I am trying to check that a string contains only / and digits, to use as a form of validation, however I cannot find and way to do both. ATM I have this:
if Variable.isdigit() == False:
This works for the digits but I have not found a way to check also for the slashes.
There are many options, as showed here. A nice one would be list comprehensions.
Let's consider two strings, one that satisfies the criteria, other that doesn't:
>>> match = "123/456/"
>>> no_match = "123a456/"
We can check if a character of them matches by using isdigit() and comparation:
>>> match[0].isdigit() or match[0] == '/'
True
But we want to know if all chars match. We can get a list of results by using list comprehensions:
>>> [c.isdigit() or c == '/' for c in match]
[True, True, True, True, True, True, True, True]
>>> [c.isdigit() or c == '/' for c in no_match]
[True, True, True, False, True, True, True, True]
Note that the list of the non-matching string has False at the same position of the 'a' char.
Since we want all chars to match, we can use the all() function. It expects a list of values; if at least one of them is false, then it returns false:
>>> all([c.isdigit() or c == '/' for c in match])
True
>>> all([c.isdigit() or c == '/' for c in no_match])
False
You would be better to put it on a function:
>>> def digit_or_slash(s):
... return all([c.isdigit() or c == '/' for c in s])
...
>>> digit_or_slash(match)
True
>>> digit_or_slash(no_match)
False
Generator expressions tend to be more efficient:
>>> def digit_or_slash(s):
... return all(c.isdigit() or c == '/' for c in s)
...
But in your case it is probably negligible anyway.

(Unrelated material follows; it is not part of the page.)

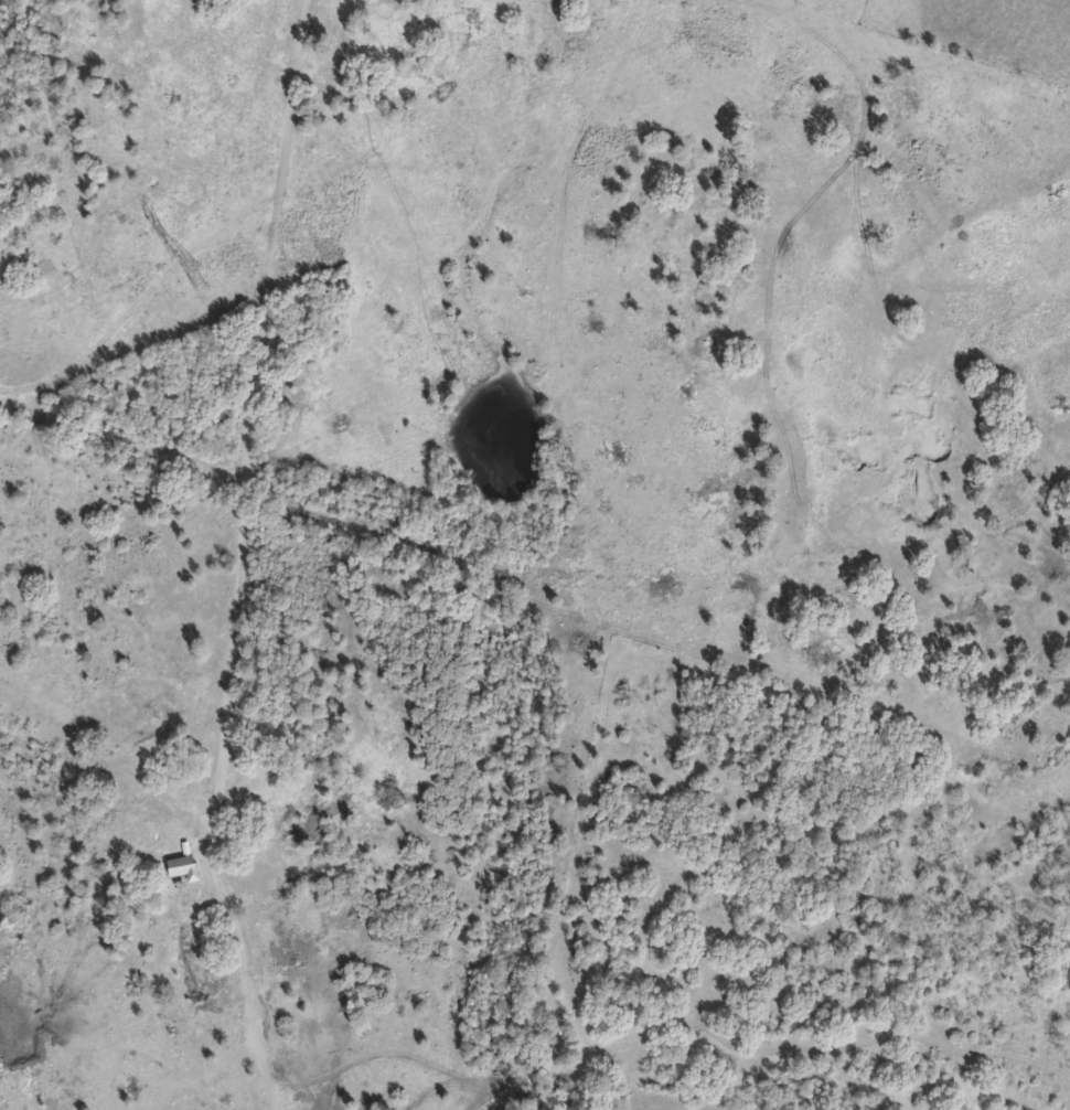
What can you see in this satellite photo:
power tower: (207, 268)
road: (235, 557)
building: (182, 867)

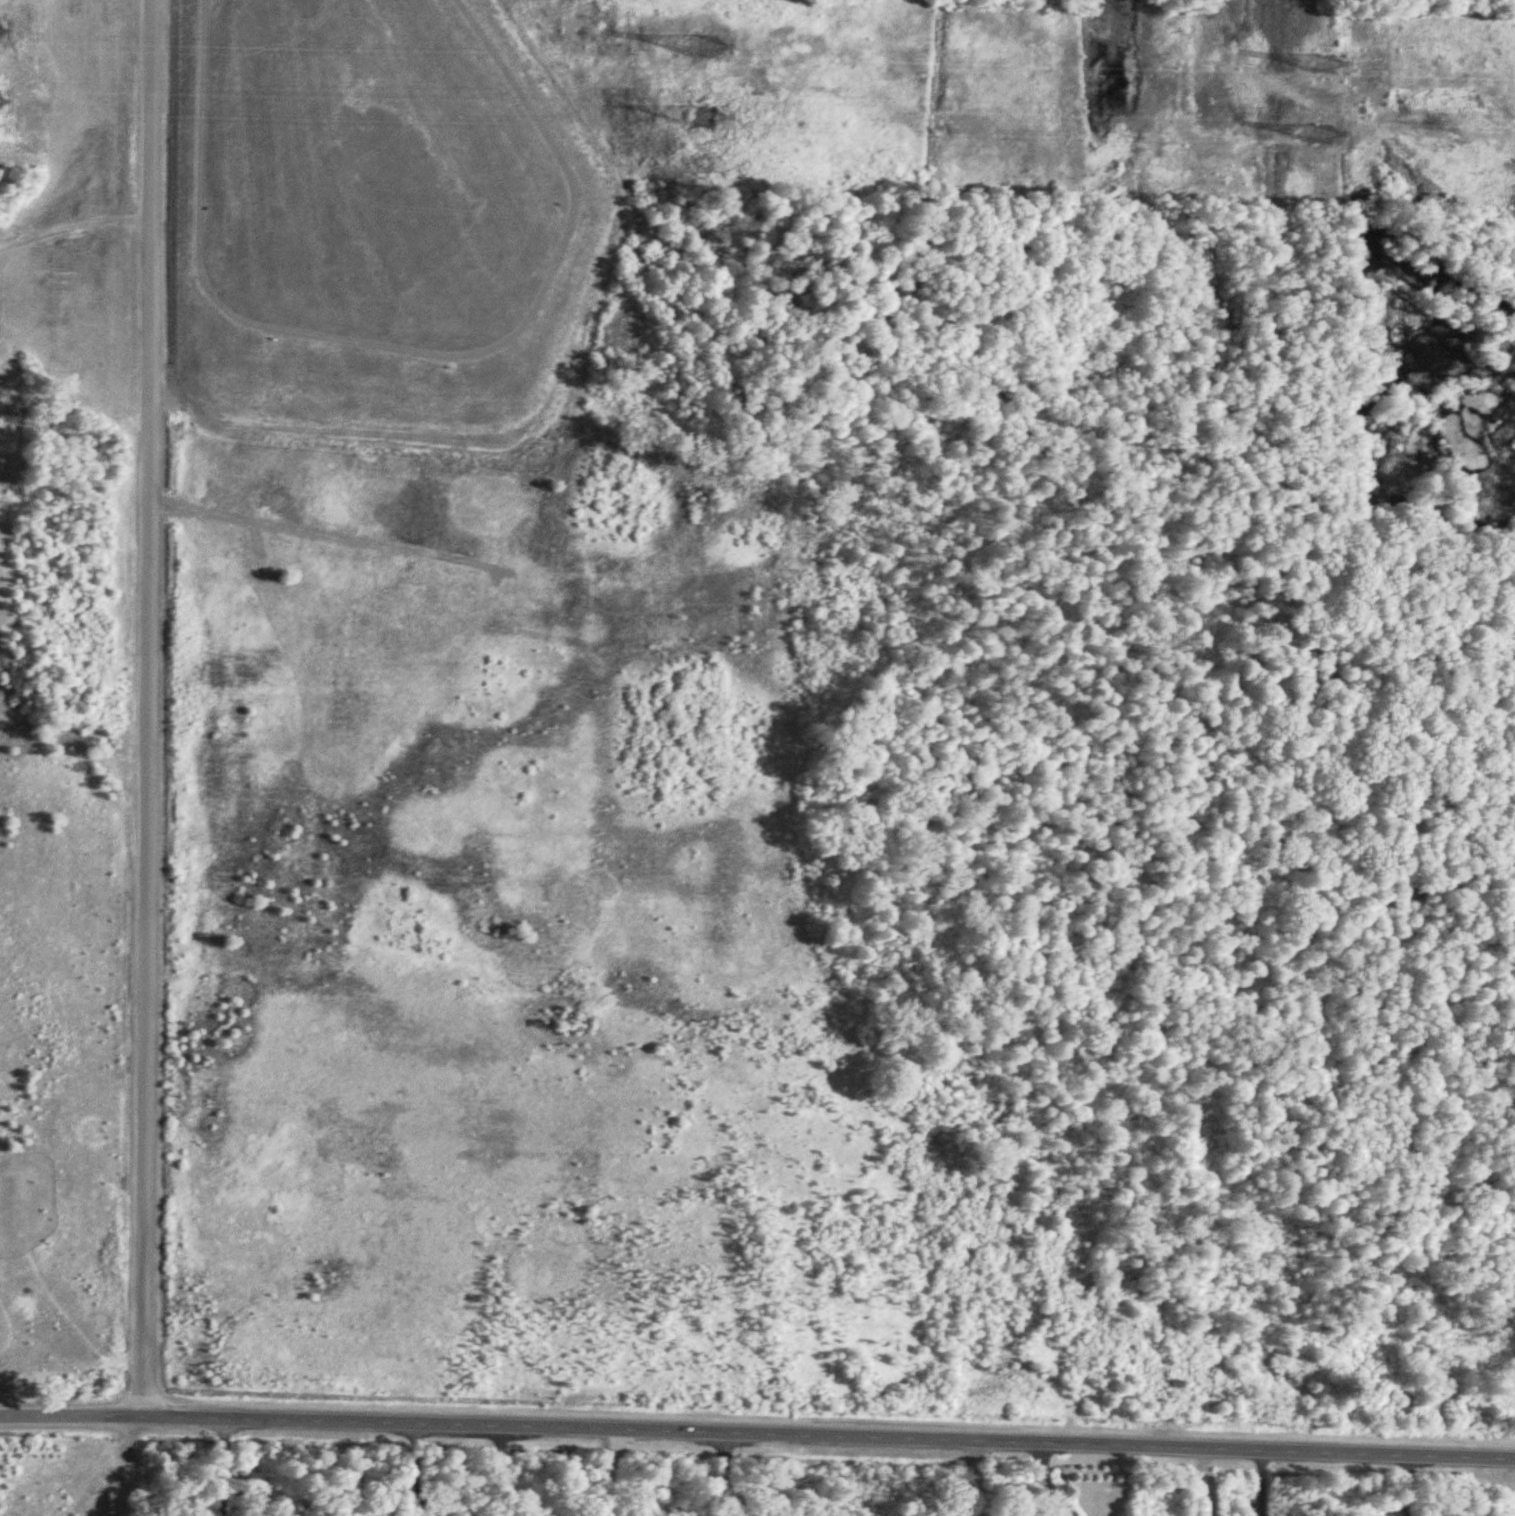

in?I would prefer to use the in operator, as below:
>>> def digit_or_slash(s):
... return all(c in "0123456789/" for c in s)
Note that this is only one of the options. Sadly, your problem fails this Zen of Python recommendation (>>> import this):
There should be one- and preferably only one -obvious way to do it.
But that's ok, now you can choose whatever you prefer :)
You could use the following regex.
import re
matched = re.match(r'^-?[0-9/]+$', '01/02/2016')
if matched:
print 'Matched integers with slashes'
Use a regular expression:
import re
if re.match("[0-9/]+$", variable):
pass # do something
re.match checks whether the variable matches the expression from the beginning on. The expression consists of the character class [0-9/] (numbers and the slash), a + (meaning one or more times), and a dollar symbol, which stands for the line end, so it makes sure the string not only starts with numbers (or slash), but also keeps matching the character class until the end.
you can use for loop to check char-by-char
def check(text):
for char in text:
if not (char.isdigit() or char == '/'):
return false
return true
if check(you_text):
print("OK")
If you will need different chars you can use list or text with allowed chars - similar to this:
def check(text):
for char in text:
if char not in "0123456789/":
return false
return true
Just another idea.
>>> set('01/02/2016') <= set('0123456789/')
True
>>> set('01/02 2016') <= set('0123456789/')
False
You could also do this using list comprehension and the any() function:
In [1]: mystring = '01/02/2016'
In [2]: all(c in '0123456789/' for c in mystring)
Out[2]: True